-- Given instruction --
Reproduce the lines of the listing between the line holding "name author: A. Gray" and the line holding "catalogue / barcode: US 1447141", inclusive, as a numbered list with blank lines omitted.

-- Items --
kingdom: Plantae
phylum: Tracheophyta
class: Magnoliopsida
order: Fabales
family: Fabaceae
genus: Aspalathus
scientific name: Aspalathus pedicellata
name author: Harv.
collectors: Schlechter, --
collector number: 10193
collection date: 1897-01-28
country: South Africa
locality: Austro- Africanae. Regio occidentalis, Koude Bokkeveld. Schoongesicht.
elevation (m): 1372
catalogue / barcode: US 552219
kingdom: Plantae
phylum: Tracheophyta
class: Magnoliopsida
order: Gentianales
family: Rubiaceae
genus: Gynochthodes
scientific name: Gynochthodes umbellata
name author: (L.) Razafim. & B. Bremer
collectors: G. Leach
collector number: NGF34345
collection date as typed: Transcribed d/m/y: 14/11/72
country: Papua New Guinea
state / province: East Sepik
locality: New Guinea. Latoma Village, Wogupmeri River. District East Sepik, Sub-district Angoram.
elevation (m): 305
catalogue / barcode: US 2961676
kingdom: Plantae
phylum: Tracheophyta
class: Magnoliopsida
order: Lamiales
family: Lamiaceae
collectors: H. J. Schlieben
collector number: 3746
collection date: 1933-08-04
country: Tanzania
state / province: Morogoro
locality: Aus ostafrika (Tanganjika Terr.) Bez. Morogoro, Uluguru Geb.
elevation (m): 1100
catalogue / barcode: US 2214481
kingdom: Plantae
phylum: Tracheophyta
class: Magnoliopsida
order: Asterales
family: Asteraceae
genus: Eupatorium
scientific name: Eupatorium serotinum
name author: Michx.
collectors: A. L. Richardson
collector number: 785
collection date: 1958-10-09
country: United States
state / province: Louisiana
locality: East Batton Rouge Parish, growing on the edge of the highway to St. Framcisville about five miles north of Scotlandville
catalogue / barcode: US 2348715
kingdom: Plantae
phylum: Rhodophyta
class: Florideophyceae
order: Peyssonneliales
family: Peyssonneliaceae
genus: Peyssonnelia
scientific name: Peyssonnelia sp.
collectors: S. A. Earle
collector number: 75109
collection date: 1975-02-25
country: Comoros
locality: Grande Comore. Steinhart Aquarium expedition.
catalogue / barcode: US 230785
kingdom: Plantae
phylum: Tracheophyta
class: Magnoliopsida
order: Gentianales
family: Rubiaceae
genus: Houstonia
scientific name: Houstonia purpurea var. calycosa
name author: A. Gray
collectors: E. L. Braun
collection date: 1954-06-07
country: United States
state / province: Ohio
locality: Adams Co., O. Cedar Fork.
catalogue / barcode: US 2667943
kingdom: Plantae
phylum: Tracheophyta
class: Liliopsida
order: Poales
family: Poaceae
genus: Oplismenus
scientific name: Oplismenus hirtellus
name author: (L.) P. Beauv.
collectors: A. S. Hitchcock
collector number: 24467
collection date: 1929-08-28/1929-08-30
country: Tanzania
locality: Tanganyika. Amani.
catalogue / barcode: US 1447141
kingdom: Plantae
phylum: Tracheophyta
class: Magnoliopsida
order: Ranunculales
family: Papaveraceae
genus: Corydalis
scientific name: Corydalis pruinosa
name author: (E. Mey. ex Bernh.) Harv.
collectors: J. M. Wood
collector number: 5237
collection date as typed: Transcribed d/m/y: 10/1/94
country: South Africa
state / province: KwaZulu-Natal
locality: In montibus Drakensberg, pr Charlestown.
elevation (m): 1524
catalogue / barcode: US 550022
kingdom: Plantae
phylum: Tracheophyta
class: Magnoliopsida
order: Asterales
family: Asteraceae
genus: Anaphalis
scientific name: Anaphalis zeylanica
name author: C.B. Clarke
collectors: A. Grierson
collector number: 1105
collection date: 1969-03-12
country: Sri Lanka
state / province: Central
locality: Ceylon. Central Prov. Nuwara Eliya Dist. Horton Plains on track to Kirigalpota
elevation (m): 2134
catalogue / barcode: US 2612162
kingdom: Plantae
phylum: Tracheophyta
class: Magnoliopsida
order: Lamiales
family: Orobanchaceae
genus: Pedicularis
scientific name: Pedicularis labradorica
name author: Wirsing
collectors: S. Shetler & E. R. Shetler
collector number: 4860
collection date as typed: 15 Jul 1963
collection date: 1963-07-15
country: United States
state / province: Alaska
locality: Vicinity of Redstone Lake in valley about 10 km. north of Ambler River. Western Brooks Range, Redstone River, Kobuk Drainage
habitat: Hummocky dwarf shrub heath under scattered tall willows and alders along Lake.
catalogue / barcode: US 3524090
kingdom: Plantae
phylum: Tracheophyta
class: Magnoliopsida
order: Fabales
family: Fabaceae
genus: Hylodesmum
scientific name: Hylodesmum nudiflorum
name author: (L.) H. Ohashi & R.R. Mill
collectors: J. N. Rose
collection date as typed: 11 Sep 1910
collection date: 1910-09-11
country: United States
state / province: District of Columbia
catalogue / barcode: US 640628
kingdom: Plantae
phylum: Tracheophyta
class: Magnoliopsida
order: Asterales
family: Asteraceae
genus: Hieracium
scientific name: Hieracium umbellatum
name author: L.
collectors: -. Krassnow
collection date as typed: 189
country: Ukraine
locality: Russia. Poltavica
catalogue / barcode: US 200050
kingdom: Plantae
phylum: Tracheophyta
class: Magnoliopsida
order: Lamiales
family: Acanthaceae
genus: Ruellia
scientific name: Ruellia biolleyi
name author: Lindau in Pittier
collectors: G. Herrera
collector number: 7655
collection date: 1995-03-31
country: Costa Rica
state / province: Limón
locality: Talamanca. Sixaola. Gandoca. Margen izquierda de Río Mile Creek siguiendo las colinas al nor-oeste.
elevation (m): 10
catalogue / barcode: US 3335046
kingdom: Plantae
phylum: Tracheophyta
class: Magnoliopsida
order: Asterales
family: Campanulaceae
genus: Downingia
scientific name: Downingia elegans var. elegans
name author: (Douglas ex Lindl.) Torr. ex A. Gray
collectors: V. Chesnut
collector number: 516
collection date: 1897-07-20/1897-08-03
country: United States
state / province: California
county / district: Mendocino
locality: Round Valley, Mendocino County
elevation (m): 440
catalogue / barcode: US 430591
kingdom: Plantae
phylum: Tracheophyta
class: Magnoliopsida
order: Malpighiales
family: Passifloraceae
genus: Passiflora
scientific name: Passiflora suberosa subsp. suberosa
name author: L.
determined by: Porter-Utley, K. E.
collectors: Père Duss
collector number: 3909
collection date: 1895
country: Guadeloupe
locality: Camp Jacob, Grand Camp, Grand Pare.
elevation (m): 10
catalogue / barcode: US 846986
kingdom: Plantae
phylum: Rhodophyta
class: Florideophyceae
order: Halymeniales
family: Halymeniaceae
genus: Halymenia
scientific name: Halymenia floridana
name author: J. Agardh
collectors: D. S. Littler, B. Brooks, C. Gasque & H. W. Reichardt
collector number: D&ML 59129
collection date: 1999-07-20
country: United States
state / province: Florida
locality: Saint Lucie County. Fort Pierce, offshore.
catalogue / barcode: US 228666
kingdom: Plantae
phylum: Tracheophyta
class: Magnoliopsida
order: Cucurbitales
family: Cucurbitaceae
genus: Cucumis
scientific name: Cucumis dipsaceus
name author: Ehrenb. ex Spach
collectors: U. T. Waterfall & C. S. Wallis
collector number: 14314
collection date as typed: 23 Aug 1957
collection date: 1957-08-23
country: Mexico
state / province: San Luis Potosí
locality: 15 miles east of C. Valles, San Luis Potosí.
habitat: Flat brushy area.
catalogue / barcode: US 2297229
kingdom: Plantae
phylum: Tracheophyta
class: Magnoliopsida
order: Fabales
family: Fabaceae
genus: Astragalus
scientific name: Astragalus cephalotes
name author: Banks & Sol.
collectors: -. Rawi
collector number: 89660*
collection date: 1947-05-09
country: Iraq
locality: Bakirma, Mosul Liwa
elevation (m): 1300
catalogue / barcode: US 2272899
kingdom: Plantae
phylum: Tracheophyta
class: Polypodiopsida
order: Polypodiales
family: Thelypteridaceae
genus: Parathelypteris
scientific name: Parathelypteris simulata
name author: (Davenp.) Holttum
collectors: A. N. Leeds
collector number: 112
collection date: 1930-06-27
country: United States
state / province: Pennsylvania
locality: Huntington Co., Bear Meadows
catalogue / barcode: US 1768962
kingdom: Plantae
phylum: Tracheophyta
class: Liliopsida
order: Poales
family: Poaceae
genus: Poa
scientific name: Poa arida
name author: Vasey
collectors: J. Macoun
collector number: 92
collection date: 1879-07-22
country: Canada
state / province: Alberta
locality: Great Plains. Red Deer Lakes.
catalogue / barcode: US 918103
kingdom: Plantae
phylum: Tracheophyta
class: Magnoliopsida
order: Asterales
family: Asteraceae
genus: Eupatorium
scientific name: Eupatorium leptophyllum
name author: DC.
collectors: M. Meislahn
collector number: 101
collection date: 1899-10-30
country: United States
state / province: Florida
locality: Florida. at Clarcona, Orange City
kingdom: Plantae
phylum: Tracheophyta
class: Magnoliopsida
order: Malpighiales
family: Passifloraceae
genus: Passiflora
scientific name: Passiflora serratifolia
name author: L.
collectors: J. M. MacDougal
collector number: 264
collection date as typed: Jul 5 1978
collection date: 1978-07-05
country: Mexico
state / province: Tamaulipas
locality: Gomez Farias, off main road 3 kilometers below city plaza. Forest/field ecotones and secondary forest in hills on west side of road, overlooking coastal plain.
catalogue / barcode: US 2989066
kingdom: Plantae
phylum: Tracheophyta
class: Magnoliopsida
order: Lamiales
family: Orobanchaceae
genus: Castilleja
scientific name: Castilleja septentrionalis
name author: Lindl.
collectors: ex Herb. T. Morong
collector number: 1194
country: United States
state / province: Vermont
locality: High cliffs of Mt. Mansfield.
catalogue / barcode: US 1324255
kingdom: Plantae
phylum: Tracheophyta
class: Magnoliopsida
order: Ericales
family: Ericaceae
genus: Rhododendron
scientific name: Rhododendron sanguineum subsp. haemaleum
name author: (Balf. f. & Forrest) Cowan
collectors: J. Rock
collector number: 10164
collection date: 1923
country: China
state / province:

-- Output for this exercise --
1. name author: A. Gray
2. collectors: E. L. Braun
3. collection date: 1954-06-07
4. country: United States
5. state / province: Ohio
6. locality: Adams Co., O. Cedar Fork.
7. catalogue / barcode: US 2667943
8. kingdom: Plantae
9. phylum: Tracheophyta
10. class: Liliopsida
11. order: Poales
12. family: Poaceae
13. genus: Oplismenus
14. scientific name: Oplismenus hirtellus
15. name author: (L.) P. Beauv.
16. collectors: A. S. Hitchcock
17. collector number: 24467
18. collection date: 1929-08-28/1929-08-30
19. country: Tanzania
20. locality: Tanganyika. Amani.
21. catalogue / barcode: US 1447141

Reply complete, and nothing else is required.